Photos Courtesy of lanadelrey.com
Elizabeth Grant took the name “Lana Del Rey” in 2010 before the release of her self-titled first album. Del Rey wanted her stage name to embody Hollywood glamour, beautiful mistakes and sweet-natured womanhood. She released seven albums under this name, including her latest album, “Chemtrails Over the Country Club,“ which she released March 19 with Interscope Records. The album focuses less on her usual romanticized ideals and more about her honest struggles with the inevitability of growing up.
Del Rey achieved success through her themed albums and aesthetics. Her themes include a Hollywood house mom in “Born to Die,” and a sad girl in blue jeans in “Ultraviolence.” Far Out Magazine even named “Ultraviolence” the 9th saddest album of all-time.
Del Rey produced and wrote the entire album with producer Jack Antonoff, who worked on her previous album and the audiobook for her poetry book, “Violet Bent Backwards over the Grass,” in September. Antonoff produced and provided instrumentals for her 2019 single “Looking for America,” a song released to raise money to end gun violence.
“Chemtrails Over the Country Club” has aspects of classic melodramatic Del Rey, but it shows the listener a more vulnerable side to her usual fantasy-focused lyrics.
Del Rey keeps her continuing theme of toxic relationships, featured in songs from past albums like “Off to the Races,” or tragic American royalty, in “National Anthem” and “Born to Die.” Yet, the new album’s lyricism focuses on honesty.
In this album, Del Rey expresses her fascination with leaving the entertainment industry and questions what her life would be like without fame.

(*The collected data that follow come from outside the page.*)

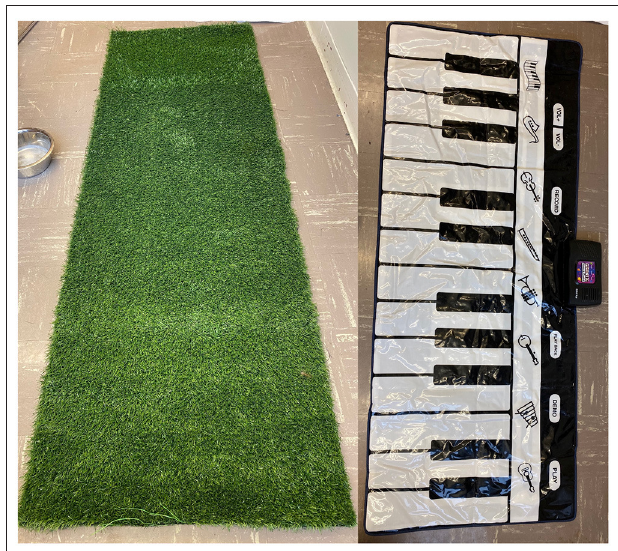
FIGURE 1 | Examples of the artificial grass and floor piano used for sensory-modified exercises.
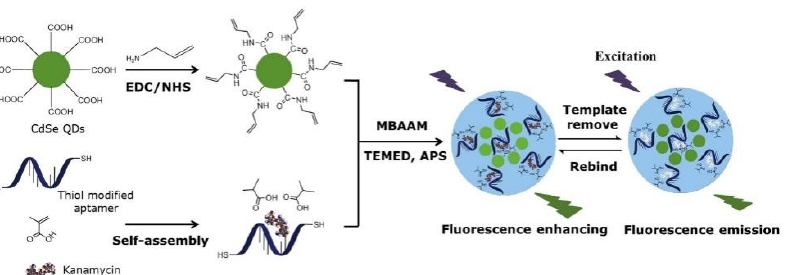
Figure 11. Schematic illustration of the preparation and recognition process for the fluorescent aptamer-functionalized MIPs [117].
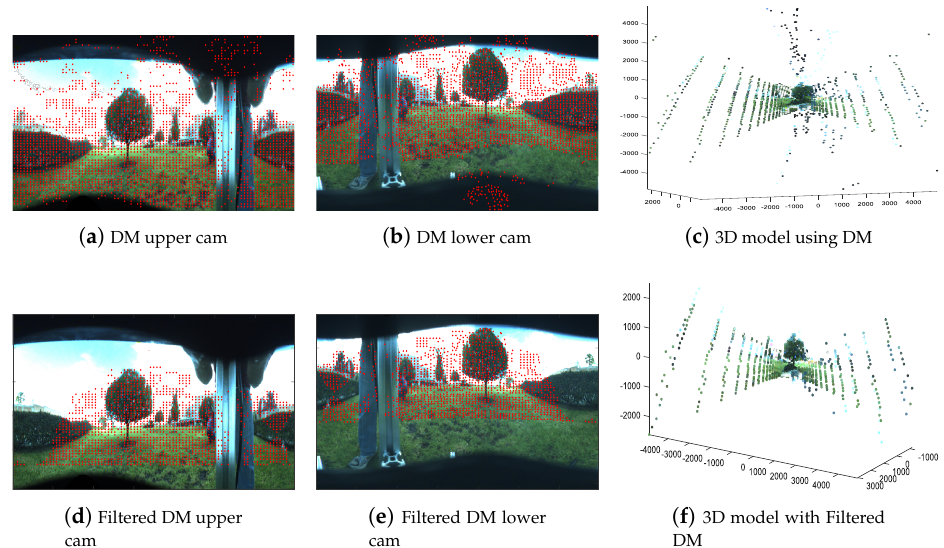
Figure 7. DeepMatching features and reconstruction. ( a , b ) show the original DeepMatching on the upper and lower camera, respectively. ( c ) shows the 3D reconstruction using the original DeepMatching. ( d , e ) show the filtered DeepMatching using epipolar constraints with d = 30 on the upper and lower cameras. ( f ) shows the 3D reconstruction using filtered DeepMatching.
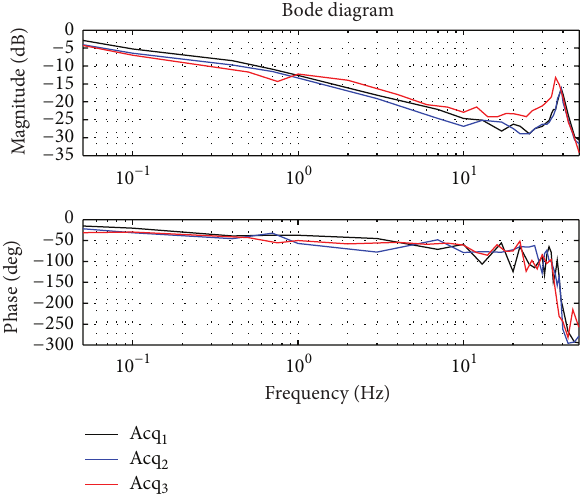
Figure 3: Magnitude and phase for the three acquisition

Her song “White Dress” says, “When I was a waitress working the night shift/ You were my man, felt like I got this/ It made me feel/ Made me feel like a god/ It kinda makes me feel like maybe I was better off.”
Del Rey even goes as far as to idealize small town community in the title track “Chemtrails Over the Country Club.” The song says, “Suburbia, The Brentwood Market/ What to do next? Maybe we’ll love it/ White picket, chemtrails over the country club.”
This song suggests ditching city life and chaos and it discusses leaving the riches that “country clubs” represent and settling down. Lyrics like this show how Del Rey evolves in her songwriting; writing honestly while she experiences the tenderness of growing up.
This album is instrumentally authentic to the signature style Del Rey is known and loved for producing. Some songs such as “Dance Till We Die” sound similar to her older songs such as “Venice Bitch,” in regards to piano and synth instrumentals.
Del Rey stays true to her themes of Los Angeles in this album, as her song “Wild at Heart” says, “You made me crazy/ To see your pretty pics on Sunset Boulevard.” Del Rey is known for her glorification of California. In her song “West Coast” from her 2014 album “Ultraviolence,” the song says, “Down on the West Coast/ They got their icons/ Their silver starlets/ Their queens of Saigons/ But you’ve got the music/ You’ve got the music in you.”
Along with her trademark for romanticizing the golden coast, the new album maintains her usual themes of labeling herself as “insane” or “weird,” exaggerating her feelings of being an outcast. Her song “Tulsa Jesus Freak” says, “You know when you chose me/ I was nothing but ordinary.” Her song “Chemtrails Over the Country Club” says, “Normality settles down over me/ I’m not bored or unhappy/ I’m still so strange and wild.”
The reason Del Rey gained popularity quickly, especially among teenagers in the phase of self-discovery, is because she remains vulnerable. She sees people craving individuality and uses music to help make them feel seen.
The song “For Free” is a story written about a man playing clarinet on the street with no audience. The song conceptualizes the idea of fortune and fame versus tranquility and purpose, the overall theme of the album.
The song says, “Nobody stopped to hear him/ Though he played so sweet and high/ I meant to go over and ask for a song/ Maybe put on a harmony/ I heard his refrain as the signal changed/ He was playin’ real good for free.”
“Chemtrails Over the Country Club” is Del Rey’s most honest album. The listener can hear her bloom, both musically and personally. She says in the album that “Not All Who Wander Are Lost,” yet every listener is encouraged to wander into the arms of Lana Del Rey.